***** Fragmento

Es decir, la construcción de un nuevo mundo trajo problemas tanto a ingleses como a otras culturas, aunque los principales perjudicados no fueron los británicos. Los misioneros religiosos eran mal recibidos por los gobernadores y militares que gobernaban el subcontinente. Pero eso no detendría a los incansables misioneros de aquel tiempo de su intención de extender la fe y la “civilización” (entendida en el sentido más decimonónico del término) por todo el mundo. Livingston es un buen ejemplo de ello, además de haber luchado por la abolición de la esclavitud.
El problema es que, para extender estos valores, tanto los seculares como los espirituales, habrían de enfrentarse a un receptor generalmente hostil, como es lógico. Los cipayos seguían queriendo mantener sus tradiciones. Los maoríes llegaron a asesinar brutalmente a misioneros. Y, por ejemplo, China se negaría en principio a comerciar con el opio. Así que la Royal Navy, el ejército colonial y otros instrumentos sirvieron para dinamitar esos obstáculos y abrir ciertos caminos. Por otra parte, leído desde una óptica actual, conviene preguntarse si esto fue necesario o no (Eldenstein, 1994).
Y, más allá de su necesariedad, se abren debates en un sentido material, ético, moral, económico, político… El tema ha suscitado, sin duda, grandes debates que debemos seguir repensando. Sobre todo, en un contexto como el actual en el que el movimiento Black Lives Matter ha derribado varias estatuas dedicadas a personajes históricos estrechamente relacionados con el fenómeno de la esclavitud.

**********
***** Líneas mostradas

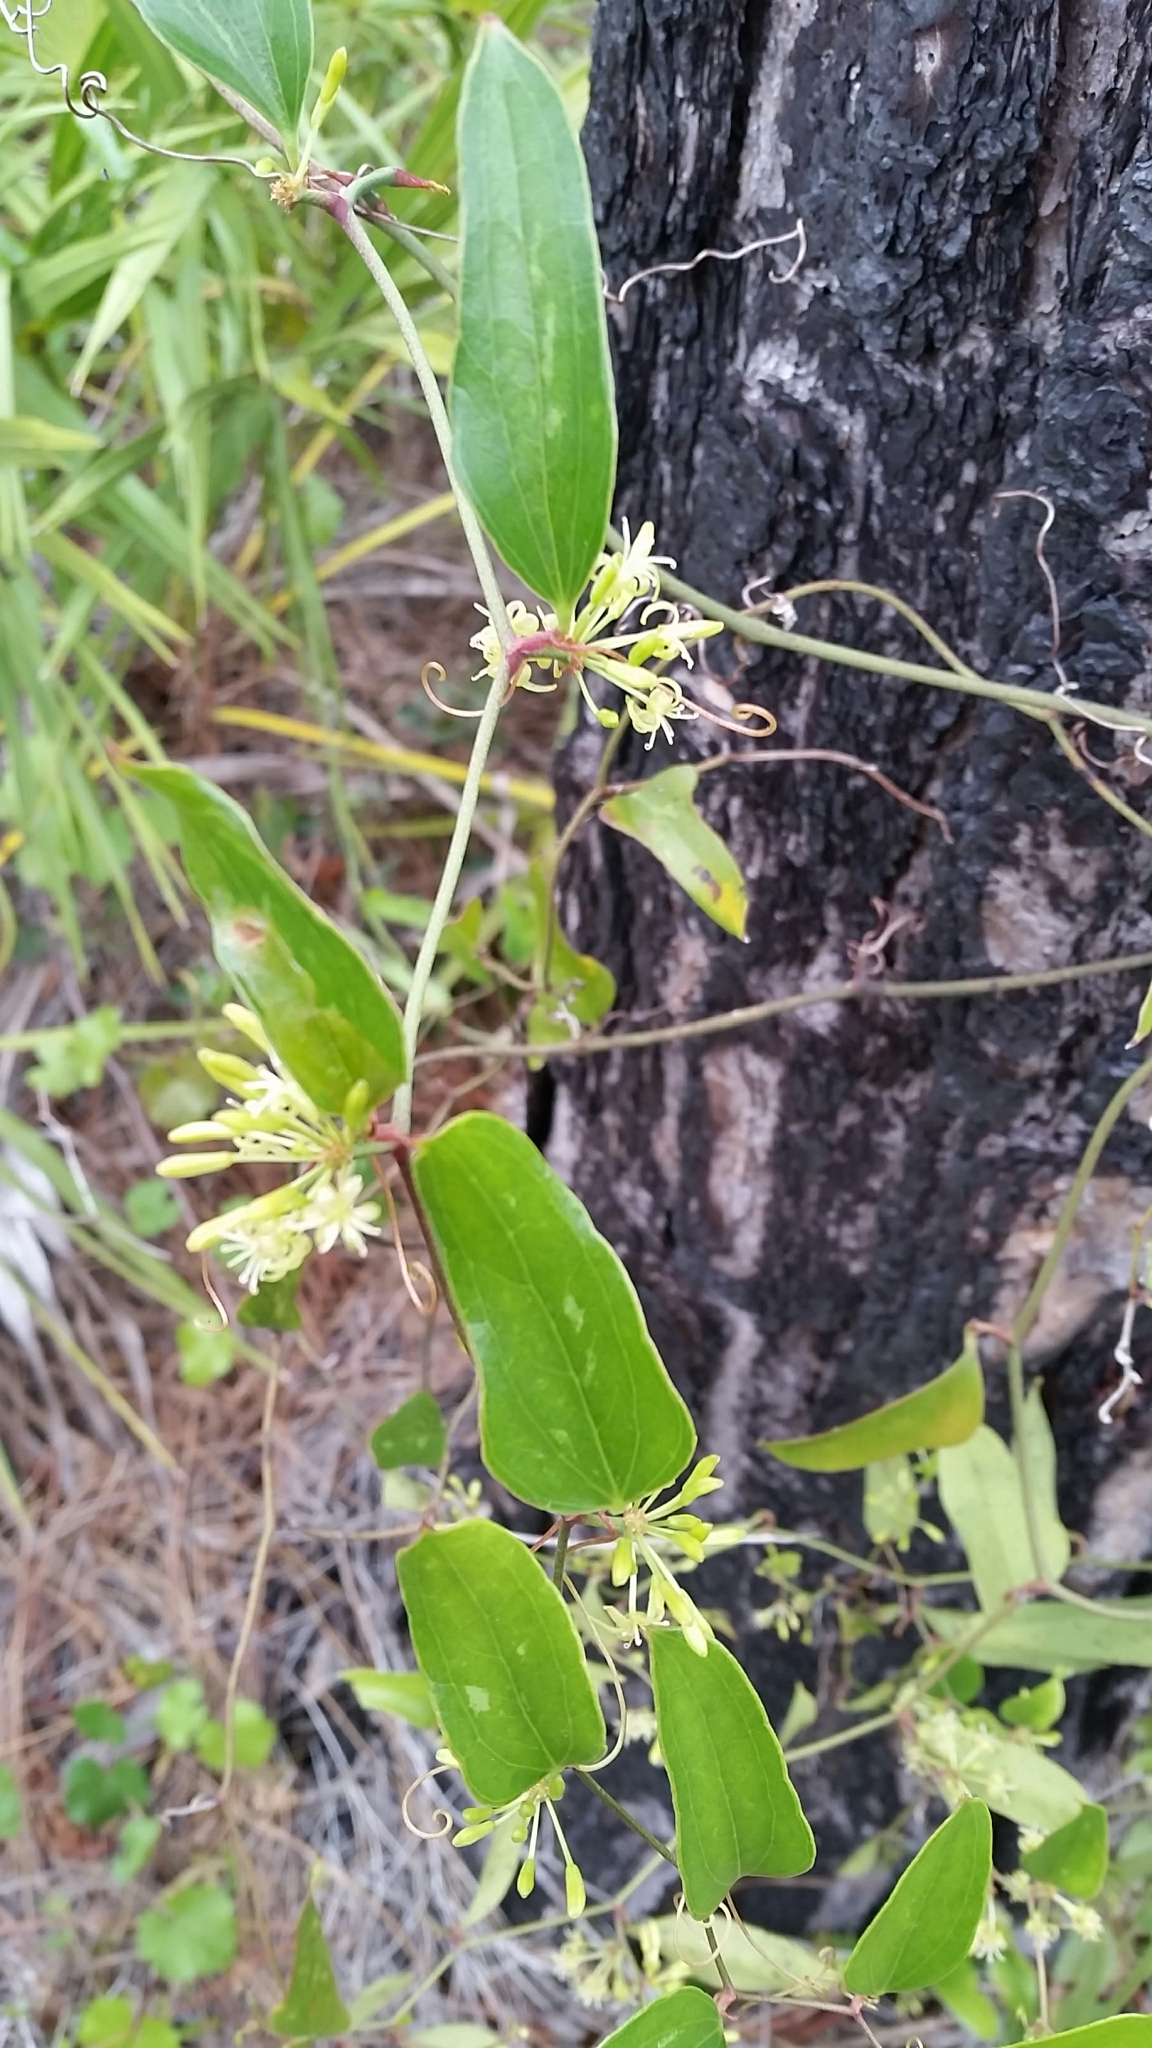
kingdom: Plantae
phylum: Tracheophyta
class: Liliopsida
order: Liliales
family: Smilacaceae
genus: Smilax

**********
***** Líneas mostradas

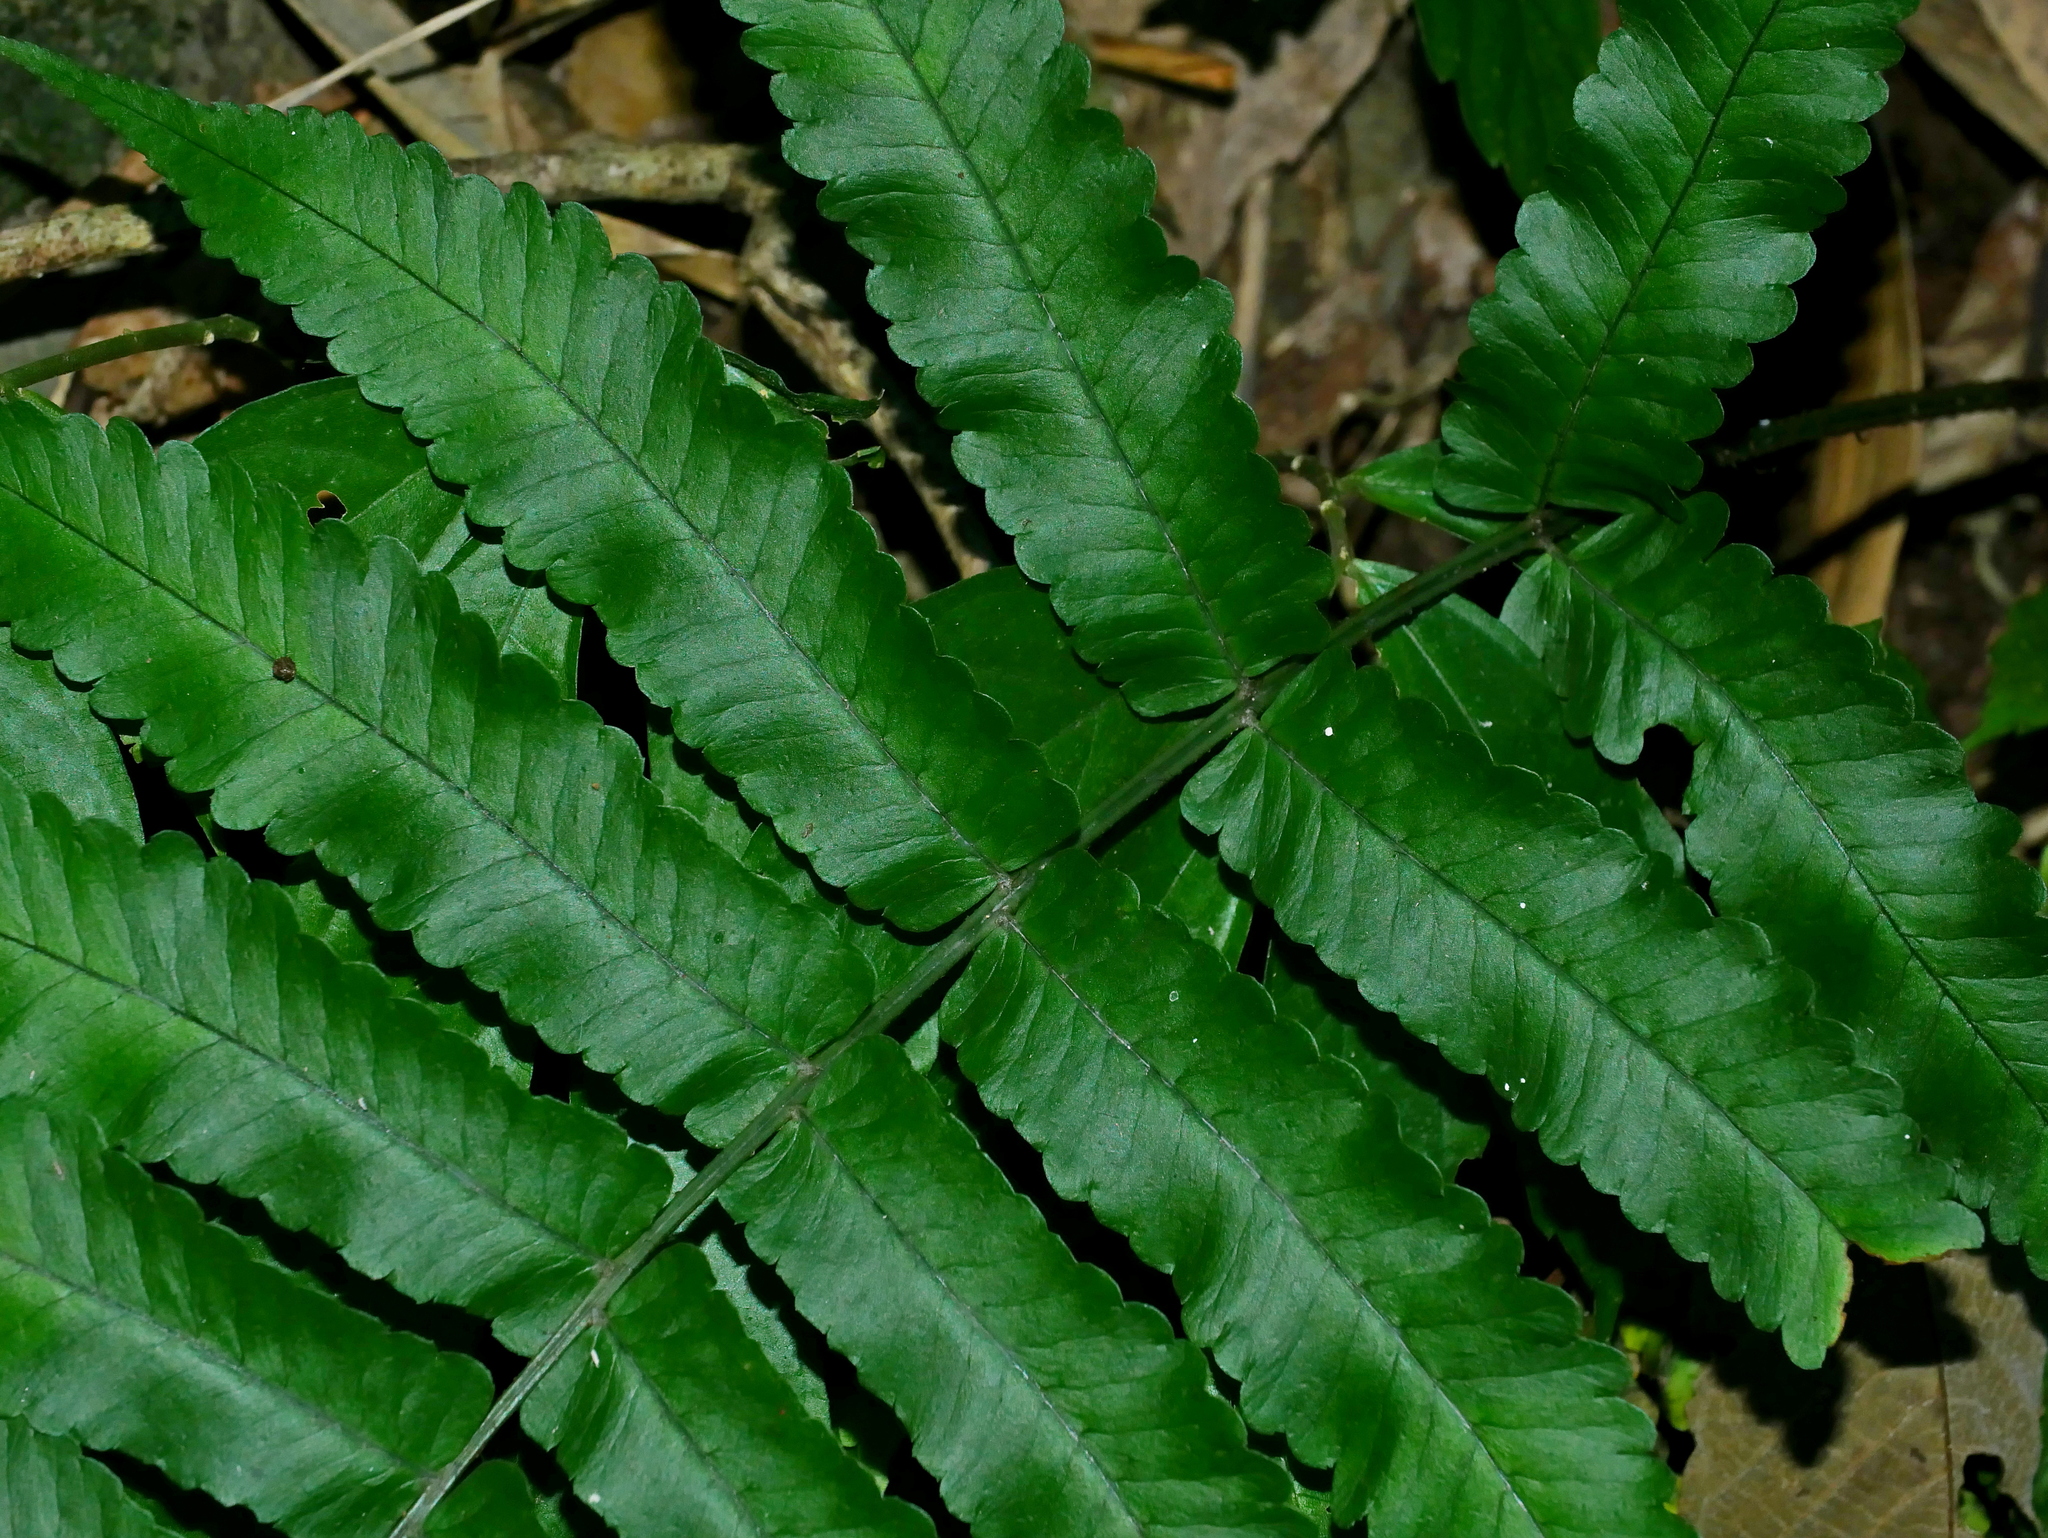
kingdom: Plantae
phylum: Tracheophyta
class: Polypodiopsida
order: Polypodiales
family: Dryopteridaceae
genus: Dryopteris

**********

• [Tarea] Enumera los sentidos en los que, según el fragmento sobre los misioneros y el imperio británico, se abren debates más allá de su necesariedad.

• [Solución del ejercicio] Material, ético, moral, económico y político.